As in the physical world, there are performance and scalability considerations. A host running three dozen guests, each with a gigibit vNIC, could produce more traffic than a the local vIDS engine could process without dropped packets. For this reason, it is important to conserve cycles and limit IDS inspection to ports that are actually exposed. This does not concern me as much as some because we have very similar cost/scalability considerations in the physical world.

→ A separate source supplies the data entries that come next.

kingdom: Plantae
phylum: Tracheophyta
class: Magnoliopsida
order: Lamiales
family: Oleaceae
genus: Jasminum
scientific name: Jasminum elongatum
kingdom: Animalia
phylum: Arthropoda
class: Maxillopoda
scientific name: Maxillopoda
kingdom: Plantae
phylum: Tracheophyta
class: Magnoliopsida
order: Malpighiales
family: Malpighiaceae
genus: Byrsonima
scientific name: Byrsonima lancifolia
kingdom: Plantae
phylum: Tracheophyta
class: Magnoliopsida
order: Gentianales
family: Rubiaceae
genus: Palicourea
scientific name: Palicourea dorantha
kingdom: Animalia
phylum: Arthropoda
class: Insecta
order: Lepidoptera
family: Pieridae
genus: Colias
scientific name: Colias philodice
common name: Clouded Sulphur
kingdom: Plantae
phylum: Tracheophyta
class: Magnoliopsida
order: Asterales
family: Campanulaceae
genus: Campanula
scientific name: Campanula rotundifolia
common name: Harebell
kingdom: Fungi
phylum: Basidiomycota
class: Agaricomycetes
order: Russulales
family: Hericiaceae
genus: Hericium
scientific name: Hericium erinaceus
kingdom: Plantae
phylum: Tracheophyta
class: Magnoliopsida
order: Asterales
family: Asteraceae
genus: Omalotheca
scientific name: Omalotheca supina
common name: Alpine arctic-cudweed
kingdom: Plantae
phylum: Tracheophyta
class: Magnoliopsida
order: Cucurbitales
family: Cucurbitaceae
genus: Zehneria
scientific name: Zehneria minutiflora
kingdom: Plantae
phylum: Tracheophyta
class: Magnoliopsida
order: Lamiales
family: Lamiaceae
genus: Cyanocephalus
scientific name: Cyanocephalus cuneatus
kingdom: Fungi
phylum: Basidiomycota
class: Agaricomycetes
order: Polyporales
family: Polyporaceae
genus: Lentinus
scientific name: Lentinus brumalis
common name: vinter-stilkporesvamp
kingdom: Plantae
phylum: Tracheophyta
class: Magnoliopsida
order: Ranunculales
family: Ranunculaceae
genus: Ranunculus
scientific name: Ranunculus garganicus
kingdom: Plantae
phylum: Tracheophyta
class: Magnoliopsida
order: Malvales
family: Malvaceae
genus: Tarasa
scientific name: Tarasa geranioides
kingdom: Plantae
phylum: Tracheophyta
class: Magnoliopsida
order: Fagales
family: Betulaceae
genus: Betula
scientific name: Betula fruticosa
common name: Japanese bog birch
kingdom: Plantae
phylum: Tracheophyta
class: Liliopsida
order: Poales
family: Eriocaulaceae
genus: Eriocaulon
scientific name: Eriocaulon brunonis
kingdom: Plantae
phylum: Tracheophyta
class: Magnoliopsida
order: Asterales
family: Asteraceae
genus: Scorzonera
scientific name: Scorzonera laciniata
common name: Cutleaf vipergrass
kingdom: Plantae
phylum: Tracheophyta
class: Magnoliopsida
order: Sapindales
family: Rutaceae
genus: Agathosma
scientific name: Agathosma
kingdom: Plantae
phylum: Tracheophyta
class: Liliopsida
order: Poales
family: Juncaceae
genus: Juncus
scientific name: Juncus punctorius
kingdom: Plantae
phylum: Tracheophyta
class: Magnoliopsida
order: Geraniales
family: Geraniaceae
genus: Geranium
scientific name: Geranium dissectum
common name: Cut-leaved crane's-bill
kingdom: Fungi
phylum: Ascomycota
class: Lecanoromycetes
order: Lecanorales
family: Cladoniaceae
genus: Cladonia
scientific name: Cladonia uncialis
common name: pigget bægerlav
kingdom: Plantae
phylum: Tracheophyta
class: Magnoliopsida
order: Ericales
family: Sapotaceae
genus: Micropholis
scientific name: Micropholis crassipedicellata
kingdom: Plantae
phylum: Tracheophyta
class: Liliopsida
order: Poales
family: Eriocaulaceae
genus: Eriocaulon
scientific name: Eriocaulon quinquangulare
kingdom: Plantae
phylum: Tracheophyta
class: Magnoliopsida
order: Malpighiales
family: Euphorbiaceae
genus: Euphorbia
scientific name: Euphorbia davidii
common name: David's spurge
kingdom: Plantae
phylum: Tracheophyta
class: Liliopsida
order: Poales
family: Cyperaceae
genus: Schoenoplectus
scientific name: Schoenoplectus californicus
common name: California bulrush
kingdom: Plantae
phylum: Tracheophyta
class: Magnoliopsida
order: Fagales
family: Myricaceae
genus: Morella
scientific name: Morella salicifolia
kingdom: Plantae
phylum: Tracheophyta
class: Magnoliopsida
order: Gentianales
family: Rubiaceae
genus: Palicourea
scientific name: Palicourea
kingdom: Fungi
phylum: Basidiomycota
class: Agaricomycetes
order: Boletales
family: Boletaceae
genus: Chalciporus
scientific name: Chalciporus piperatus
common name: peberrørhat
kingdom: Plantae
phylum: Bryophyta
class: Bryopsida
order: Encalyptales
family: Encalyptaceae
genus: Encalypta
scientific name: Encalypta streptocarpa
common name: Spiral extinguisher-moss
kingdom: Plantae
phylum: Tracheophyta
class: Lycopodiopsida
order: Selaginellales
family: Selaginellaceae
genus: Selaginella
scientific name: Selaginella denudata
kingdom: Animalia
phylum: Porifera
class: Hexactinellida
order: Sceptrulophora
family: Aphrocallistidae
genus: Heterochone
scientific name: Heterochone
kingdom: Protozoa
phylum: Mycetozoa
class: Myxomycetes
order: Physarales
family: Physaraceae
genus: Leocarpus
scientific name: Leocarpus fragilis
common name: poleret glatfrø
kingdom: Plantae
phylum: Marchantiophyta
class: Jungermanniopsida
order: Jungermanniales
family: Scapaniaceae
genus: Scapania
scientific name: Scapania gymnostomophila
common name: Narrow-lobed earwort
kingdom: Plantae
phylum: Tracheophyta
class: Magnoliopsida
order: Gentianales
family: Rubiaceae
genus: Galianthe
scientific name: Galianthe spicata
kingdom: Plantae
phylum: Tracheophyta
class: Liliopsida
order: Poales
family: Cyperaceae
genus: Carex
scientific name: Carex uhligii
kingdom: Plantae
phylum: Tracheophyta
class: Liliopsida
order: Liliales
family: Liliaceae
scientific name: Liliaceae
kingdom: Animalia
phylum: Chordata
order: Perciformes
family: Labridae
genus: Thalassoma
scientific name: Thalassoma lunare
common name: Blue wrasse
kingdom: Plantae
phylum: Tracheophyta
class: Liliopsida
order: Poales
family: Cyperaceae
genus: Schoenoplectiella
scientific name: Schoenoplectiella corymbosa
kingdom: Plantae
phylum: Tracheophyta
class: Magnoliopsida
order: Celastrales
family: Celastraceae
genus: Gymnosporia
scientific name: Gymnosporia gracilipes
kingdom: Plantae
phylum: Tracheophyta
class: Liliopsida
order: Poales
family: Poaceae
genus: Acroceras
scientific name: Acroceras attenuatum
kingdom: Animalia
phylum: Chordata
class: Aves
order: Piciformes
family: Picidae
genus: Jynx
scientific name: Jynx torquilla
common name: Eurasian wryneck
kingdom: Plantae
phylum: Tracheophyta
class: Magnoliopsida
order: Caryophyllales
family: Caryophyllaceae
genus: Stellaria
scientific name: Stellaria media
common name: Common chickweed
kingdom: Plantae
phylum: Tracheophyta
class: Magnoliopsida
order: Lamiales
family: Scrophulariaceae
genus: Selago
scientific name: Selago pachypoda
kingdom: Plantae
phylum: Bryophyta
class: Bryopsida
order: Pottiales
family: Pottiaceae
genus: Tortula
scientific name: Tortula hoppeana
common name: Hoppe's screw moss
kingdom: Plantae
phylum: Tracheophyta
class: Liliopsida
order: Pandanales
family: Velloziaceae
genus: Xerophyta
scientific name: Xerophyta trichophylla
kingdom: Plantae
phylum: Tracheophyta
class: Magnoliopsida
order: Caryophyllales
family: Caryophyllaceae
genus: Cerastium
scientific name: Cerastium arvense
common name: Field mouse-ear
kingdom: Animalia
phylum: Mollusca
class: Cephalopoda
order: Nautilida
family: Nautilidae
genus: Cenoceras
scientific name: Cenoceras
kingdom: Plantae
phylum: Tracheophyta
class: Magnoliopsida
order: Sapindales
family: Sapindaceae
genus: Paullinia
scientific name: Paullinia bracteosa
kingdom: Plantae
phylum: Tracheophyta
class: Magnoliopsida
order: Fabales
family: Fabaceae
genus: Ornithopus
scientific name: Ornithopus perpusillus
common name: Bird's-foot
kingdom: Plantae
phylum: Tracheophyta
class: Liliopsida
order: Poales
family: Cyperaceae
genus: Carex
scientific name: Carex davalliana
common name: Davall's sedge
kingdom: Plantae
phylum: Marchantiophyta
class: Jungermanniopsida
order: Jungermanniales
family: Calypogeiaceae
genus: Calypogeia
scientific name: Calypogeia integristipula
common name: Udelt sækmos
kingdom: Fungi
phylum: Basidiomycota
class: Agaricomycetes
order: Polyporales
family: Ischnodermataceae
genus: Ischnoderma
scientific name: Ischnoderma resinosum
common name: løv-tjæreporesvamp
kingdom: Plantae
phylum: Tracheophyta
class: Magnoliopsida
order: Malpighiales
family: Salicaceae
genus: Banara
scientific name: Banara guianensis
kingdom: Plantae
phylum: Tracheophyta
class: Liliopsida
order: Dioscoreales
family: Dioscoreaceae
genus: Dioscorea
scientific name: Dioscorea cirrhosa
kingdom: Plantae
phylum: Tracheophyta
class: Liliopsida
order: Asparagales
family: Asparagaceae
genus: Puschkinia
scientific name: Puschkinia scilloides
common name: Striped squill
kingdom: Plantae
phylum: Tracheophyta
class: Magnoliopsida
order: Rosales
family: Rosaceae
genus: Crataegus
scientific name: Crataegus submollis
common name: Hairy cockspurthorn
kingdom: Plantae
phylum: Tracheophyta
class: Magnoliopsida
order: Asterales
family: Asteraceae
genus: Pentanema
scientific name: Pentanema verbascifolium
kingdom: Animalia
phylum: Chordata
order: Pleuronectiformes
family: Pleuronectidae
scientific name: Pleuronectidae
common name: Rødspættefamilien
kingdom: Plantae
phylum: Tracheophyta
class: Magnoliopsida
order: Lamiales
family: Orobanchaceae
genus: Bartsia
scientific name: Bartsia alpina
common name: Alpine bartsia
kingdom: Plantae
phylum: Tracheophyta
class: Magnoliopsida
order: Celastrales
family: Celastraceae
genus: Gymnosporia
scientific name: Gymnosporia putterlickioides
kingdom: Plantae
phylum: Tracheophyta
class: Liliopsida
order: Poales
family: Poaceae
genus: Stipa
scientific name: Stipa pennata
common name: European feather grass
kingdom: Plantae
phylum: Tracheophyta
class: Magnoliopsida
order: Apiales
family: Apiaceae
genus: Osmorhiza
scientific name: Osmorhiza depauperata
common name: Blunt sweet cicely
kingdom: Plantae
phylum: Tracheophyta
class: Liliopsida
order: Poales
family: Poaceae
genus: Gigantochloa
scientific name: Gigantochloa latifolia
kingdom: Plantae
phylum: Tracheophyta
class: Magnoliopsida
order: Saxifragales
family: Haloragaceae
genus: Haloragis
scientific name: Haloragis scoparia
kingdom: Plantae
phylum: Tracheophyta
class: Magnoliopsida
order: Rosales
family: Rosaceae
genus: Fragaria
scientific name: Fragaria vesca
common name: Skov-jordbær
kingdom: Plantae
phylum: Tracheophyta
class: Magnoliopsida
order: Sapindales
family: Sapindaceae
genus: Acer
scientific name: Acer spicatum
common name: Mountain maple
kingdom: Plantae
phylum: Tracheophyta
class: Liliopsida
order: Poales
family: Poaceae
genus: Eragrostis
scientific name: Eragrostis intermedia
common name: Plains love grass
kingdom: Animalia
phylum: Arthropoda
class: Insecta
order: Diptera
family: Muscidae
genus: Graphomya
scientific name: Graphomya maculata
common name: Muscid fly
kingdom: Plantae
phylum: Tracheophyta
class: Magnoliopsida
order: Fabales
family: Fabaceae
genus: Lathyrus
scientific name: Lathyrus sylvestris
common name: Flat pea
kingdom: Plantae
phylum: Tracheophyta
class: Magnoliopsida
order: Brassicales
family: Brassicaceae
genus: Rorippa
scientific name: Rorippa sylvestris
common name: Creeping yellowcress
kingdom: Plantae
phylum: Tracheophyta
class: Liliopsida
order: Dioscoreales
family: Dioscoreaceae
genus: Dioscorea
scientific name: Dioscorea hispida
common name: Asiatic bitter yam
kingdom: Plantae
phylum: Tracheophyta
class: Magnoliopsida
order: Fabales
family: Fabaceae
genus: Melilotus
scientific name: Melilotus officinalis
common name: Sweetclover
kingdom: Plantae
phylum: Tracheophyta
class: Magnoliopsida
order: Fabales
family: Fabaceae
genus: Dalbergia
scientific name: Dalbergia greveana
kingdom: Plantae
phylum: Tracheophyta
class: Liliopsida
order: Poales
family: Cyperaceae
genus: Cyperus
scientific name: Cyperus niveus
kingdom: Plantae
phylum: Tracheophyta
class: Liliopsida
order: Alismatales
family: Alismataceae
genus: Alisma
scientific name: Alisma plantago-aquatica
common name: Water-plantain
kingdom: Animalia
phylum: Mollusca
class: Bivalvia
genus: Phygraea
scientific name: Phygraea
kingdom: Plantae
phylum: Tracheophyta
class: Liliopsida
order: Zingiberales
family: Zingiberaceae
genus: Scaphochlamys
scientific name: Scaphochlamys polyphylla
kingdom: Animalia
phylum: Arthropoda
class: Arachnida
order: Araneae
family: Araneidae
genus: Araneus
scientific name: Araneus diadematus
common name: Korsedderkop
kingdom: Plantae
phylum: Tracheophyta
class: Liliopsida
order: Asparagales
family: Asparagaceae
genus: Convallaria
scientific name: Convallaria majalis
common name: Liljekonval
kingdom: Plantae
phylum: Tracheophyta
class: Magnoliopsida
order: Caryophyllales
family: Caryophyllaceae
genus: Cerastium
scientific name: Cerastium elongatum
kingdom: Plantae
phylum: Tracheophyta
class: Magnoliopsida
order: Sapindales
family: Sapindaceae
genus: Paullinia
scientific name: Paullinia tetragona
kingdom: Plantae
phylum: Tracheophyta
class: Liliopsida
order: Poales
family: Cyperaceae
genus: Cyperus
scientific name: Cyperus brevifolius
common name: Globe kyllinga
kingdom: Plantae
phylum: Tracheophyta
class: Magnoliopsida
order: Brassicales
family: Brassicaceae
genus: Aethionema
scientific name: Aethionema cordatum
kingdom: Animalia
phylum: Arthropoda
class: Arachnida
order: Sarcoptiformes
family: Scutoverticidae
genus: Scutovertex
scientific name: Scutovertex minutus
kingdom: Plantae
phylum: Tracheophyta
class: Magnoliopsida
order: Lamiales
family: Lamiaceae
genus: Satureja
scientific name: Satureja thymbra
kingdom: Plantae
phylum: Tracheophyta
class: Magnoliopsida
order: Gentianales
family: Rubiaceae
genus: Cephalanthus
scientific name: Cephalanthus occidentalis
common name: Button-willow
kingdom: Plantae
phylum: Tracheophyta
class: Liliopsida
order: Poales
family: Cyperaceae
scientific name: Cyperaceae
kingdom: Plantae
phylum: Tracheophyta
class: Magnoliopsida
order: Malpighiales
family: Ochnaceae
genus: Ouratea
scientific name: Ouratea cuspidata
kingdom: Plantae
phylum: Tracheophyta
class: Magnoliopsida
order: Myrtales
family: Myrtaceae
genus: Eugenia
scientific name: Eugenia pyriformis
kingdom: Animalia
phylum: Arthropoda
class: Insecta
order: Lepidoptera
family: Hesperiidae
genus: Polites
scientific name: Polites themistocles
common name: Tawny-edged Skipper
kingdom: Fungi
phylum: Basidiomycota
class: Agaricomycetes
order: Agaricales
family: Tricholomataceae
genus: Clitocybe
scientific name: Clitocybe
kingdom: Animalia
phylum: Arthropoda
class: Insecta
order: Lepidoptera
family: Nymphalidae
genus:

Extending full-packet intrusion detection coverage to cover core and distribution networks is rarely done in the physical world due to the prohibitive cost. Most of the time we have intrusion detection/prevention coverage at ingress and egress points and we monitor the core and distribution networks using some combination of netflow and firewall or access list events collected via syslog. There are numerous behavioral, statistical and specification based threat detects that can be produced using netflow and firewall events. Netflow analysis can produce a variety of useful detects. Methods include statistical (a traffic pattern is new, rare or changed by some number of standard deviations); behavioral (conversations with a netblock on a watchlist; traffic rate or duration indicates non-human source; traffic pattern is not a "known good" behavior for the source); geographic (e.g. conversation with a country on a watchlist or where no business relationship exists); geometric (traffic shape is abnormal for the expected protocol/port). If you have netflow data with content you can type applications and detect things like tunneling on ports 80/443 and and SSHing on random ports by spotting protocol/port mismatches.
This approach gives us broad visibility with acceptable cost in the physical world and I see no reason why the same strategy cannot be followed in the virtual world by collecting netflow and syslog telemetry from the virtual networks combined with judicious use of full-packet IDS inspection on live ports.